In what may have been a surprising outcome to some, human translators triumphed over AI programs yesterday at the Human vs. Artificial Intelligence Translation Challenge at Sejong University, Seoul.

The Challenge, which was organised by the International Interpretation and Translation Association (IITA) saw four humans pitted against 3 computers running AI translation programs, upon which four assessment categories were used;

  • Literary translation from English to Korean
  • Non-literary translation from English to Korean
  • Literary translation from Korean to English
  • Non-literary translation from Korean to English

The 3 professional translators, who ranged in age from 30 – 55, had 50 minutes in which to translate the passages given, whereas the machines had the same passages input into 3 widely available translation services; Google Translate, a Systran translation program and Naver’s Papago. The machines scored on average 10/30 points whereas the humans scored on average 24.5/30 points.

Does this mean then that automated translation is not to be trusted?
No – there is very much a need for machine translation, especially for the average Internet or document user who may need an instant result that gives them an overview or needs specific words translating. The problems lie when specific phrases and nuances in speech are mistranslated by machines as they do not understand the finer points of the language spoken and as such cannot understand slang phrases or plurals if in the language being translated to, such plurals do not exist. Machine translation is extremely useful and will remain so for the foreseeable future, especially with the ever increasing global reach of big brands and companies looking to enhance collaboration between offices and countries, and with their own customer base.
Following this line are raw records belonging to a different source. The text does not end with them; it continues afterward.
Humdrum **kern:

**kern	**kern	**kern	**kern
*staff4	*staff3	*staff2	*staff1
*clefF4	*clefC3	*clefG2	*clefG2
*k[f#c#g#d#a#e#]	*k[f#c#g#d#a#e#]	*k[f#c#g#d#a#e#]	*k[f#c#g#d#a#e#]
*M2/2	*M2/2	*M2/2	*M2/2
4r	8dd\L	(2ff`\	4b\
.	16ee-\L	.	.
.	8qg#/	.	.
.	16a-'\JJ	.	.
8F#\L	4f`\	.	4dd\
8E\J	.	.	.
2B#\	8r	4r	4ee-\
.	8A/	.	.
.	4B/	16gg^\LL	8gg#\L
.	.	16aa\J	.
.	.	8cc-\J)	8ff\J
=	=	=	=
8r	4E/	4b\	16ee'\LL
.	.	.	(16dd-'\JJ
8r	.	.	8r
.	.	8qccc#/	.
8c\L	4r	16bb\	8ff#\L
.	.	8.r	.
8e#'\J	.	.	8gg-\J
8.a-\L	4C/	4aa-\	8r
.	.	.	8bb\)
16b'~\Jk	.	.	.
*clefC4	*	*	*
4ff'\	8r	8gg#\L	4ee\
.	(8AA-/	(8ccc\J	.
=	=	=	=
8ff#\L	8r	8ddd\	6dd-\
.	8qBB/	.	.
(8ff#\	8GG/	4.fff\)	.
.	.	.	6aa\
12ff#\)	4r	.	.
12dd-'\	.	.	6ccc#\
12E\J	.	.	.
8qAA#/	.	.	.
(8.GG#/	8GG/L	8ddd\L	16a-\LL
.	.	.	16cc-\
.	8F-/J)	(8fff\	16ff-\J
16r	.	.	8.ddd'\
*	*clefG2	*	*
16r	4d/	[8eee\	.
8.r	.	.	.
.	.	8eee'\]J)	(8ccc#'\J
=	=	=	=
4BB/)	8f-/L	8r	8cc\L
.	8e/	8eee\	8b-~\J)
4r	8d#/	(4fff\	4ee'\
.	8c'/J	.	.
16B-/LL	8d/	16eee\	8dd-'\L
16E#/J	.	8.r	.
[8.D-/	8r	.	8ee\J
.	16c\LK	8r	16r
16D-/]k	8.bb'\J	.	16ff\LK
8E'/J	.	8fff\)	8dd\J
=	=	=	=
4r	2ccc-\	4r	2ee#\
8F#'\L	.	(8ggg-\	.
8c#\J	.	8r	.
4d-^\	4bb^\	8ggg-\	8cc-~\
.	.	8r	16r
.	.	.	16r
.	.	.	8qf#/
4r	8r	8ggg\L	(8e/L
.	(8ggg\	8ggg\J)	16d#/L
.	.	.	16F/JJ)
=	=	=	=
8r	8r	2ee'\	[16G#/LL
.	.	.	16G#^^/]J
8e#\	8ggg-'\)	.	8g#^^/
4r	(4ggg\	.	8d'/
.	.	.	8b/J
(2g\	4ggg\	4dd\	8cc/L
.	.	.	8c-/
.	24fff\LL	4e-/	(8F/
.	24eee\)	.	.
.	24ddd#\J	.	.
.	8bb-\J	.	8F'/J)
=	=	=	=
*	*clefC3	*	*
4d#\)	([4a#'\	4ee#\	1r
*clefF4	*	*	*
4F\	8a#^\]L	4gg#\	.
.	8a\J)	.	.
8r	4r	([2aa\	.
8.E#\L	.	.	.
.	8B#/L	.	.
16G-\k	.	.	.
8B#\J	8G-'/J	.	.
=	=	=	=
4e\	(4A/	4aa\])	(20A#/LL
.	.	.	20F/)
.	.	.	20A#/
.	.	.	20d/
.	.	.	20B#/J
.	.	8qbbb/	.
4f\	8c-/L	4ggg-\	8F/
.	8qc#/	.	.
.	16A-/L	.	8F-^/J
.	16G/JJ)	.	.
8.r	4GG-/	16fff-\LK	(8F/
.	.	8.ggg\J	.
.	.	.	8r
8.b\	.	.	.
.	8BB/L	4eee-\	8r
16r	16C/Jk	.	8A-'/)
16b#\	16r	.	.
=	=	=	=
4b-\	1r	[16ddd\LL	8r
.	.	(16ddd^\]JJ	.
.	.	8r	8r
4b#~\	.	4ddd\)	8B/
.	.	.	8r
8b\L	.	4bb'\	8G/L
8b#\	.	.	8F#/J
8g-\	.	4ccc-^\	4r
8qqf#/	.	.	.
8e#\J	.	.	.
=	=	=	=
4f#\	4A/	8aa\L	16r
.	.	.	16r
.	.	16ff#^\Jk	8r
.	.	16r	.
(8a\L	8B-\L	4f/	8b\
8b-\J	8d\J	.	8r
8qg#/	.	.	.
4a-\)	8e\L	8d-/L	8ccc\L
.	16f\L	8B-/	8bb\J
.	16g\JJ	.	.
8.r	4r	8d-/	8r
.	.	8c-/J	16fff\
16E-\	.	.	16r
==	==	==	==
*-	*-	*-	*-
So will automated translation ever take away the need for human translators?
Again, no – as above, the nuances and intricacies of human speech are not fully understood by machines and human translation will always be essential, especially for longer works where full translation is needed. Both types of translation have their place and often overlap, but there are definitely instances where one will be a better solution over the other. That isn’t to say that automated translation hasn’t taken away some of the human translator role, but moved it on to a higher level!